■ **Description of the task**: Nothing outside the range is wanted. Repeat exactly the lines below from the one with "responsibility for conflict." through the one with "necessary adjustments.".

■ **Supplied information**:

--------------------

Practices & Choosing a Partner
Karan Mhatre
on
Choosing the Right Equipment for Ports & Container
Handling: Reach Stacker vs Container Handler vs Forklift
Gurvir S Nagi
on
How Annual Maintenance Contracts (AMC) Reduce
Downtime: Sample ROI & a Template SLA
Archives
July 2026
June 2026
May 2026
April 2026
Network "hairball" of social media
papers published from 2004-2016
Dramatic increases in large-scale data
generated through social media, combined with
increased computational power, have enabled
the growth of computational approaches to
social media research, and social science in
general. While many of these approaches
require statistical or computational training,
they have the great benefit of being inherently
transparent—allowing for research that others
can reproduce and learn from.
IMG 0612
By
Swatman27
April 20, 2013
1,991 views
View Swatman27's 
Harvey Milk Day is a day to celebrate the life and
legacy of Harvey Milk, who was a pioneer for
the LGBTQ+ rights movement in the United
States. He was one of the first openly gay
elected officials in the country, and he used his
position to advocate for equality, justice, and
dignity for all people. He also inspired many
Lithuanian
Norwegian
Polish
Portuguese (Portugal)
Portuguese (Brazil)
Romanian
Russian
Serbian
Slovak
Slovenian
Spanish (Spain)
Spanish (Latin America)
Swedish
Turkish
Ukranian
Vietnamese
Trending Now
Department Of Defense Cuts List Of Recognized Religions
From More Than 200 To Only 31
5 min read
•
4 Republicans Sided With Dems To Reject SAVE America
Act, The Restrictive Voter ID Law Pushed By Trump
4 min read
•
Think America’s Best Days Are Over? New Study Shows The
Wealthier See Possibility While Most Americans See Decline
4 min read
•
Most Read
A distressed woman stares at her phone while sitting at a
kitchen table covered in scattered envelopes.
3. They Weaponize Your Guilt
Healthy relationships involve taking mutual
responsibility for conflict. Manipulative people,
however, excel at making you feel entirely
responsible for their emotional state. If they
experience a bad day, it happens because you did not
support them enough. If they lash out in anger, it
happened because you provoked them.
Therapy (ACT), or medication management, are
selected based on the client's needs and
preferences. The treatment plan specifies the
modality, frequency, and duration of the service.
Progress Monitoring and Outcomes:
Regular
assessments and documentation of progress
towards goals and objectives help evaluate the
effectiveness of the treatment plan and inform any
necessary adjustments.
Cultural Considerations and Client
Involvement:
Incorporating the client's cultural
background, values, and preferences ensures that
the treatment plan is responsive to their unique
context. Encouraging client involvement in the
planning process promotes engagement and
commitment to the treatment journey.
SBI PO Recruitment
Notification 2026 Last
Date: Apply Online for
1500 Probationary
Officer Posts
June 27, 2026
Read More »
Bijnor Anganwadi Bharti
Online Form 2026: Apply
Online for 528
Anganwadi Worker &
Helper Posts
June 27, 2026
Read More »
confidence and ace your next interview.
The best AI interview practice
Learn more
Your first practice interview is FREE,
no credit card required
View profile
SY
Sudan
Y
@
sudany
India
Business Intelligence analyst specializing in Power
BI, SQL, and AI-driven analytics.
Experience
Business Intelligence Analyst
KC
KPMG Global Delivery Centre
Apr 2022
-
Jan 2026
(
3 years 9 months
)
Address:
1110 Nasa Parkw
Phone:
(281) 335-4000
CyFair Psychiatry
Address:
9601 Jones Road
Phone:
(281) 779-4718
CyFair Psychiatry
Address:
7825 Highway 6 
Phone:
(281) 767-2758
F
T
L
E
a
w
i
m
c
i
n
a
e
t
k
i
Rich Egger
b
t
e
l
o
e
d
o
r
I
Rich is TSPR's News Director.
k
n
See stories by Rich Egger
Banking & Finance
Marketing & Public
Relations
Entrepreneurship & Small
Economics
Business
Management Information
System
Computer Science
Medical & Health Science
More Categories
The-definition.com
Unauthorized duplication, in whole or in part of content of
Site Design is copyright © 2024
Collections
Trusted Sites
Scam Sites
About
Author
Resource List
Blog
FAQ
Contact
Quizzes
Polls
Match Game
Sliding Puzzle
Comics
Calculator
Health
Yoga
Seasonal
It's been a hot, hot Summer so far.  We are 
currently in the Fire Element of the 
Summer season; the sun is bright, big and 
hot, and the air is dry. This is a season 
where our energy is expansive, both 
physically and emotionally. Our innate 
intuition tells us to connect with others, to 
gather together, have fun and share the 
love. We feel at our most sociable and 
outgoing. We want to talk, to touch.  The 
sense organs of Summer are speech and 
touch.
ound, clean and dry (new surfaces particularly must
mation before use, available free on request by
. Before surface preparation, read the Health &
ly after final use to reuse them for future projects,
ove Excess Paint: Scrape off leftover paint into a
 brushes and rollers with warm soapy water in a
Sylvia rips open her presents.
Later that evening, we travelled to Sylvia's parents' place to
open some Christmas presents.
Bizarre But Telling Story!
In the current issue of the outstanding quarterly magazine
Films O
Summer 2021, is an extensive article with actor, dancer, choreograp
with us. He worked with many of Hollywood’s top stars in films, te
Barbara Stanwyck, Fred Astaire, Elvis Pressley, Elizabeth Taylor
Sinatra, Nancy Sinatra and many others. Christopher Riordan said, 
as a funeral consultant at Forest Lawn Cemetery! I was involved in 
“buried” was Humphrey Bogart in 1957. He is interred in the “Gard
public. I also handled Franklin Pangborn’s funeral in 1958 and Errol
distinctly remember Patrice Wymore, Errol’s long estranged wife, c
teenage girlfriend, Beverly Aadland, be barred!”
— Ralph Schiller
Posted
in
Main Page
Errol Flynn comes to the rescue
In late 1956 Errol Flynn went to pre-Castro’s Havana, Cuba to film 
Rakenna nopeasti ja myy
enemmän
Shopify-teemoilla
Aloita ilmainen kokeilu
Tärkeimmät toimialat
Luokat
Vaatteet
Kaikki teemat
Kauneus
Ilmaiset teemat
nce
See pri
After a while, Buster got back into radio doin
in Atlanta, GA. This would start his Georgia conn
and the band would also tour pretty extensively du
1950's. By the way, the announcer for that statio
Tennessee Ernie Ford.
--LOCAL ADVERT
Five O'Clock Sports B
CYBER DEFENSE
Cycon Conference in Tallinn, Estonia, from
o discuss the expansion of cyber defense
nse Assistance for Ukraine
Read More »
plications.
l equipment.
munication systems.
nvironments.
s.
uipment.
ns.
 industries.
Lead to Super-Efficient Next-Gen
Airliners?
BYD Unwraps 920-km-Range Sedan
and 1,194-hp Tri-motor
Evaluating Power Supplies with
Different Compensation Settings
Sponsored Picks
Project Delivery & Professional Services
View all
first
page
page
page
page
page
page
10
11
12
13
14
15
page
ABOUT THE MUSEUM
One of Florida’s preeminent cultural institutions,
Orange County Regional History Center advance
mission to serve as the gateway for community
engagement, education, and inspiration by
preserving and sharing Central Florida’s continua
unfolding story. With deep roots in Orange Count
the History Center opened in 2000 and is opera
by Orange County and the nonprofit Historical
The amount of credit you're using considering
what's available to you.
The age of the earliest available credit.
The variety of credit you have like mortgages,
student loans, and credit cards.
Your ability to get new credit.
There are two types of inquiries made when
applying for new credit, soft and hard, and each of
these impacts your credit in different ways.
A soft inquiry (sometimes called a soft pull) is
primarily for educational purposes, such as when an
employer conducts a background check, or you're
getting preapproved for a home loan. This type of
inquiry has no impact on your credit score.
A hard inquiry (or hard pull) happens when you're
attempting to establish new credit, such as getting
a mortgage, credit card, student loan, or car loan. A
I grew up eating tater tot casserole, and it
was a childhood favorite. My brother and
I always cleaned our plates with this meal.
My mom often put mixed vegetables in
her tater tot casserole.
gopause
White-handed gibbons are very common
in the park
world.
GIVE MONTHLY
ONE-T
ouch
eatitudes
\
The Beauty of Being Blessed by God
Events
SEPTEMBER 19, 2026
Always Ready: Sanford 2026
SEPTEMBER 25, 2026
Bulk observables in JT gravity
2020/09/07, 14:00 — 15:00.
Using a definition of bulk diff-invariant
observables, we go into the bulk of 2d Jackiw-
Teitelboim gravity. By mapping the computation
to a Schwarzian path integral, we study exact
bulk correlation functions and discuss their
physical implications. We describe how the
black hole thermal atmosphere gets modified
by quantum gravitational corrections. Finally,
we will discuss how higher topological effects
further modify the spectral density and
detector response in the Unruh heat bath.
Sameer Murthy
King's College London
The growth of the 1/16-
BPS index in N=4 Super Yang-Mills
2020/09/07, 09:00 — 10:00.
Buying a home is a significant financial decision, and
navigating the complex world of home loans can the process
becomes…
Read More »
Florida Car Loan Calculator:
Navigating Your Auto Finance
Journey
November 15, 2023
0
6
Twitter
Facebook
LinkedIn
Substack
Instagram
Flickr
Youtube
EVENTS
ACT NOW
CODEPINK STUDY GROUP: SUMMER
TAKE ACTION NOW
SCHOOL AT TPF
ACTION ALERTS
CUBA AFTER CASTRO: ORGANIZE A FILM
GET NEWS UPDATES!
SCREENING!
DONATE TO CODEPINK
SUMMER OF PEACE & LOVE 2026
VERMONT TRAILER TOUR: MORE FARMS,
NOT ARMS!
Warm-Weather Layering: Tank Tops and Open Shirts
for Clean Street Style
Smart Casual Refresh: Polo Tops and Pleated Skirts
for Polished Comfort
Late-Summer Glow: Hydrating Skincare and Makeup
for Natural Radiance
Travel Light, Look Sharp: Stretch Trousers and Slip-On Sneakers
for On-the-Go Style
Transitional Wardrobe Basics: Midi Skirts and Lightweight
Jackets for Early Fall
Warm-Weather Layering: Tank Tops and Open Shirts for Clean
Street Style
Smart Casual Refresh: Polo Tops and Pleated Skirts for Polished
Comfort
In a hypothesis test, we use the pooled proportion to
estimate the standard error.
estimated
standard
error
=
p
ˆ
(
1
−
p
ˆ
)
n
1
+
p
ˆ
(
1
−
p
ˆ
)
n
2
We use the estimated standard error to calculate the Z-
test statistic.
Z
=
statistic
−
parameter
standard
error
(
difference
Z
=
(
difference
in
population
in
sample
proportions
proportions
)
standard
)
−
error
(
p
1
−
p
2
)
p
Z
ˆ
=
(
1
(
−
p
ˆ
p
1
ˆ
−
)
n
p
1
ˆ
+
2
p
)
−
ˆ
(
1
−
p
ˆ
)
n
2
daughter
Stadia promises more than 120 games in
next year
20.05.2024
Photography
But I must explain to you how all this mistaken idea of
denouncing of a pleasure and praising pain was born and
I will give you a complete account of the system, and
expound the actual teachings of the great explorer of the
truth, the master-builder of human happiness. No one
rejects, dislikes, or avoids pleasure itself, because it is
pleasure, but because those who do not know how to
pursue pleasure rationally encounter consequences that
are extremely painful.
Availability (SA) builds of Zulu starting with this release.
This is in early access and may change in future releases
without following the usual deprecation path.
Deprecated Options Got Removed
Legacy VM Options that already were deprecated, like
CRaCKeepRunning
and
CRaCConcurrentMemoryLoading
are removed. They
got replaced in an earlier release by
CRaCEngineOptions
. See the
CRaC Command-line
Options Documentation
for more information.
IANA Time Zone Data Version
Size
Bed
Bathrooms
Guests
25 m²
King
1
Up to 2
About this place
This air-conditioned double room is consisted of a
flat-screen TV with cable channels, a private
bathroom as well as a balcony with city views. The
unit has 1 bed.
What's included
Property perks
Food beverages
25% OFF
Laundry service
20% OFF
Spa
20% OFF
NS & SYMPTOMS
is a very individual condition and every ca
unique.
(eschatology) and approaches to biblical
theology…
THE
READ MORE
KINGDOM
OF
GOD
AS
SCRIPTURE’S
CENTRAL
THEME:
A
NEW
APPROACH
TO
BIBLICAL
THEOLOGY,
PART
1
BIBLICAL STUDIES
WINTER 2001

--------------------

■ **Response box**:
responsibility for conflict. Manipulative people,
however, excel at making you feel entirely
responsible for their emotional state. If they
experience a bad day, it happens because you did not
support them enough. If they lash out in anger, it
happened because you provoked them.
Therapy (ACT), or medication management, are
selected based on the client's needs and
preferences. The treatment plan specifies the
modality, frequency, and duration of the service.
Progress Monitoring and Outcomes:
Regular
assessments and documentation of progress
towards goals and objectives help evaluate the
effectiveness of the treatment plan and inform any
necessary adjustments.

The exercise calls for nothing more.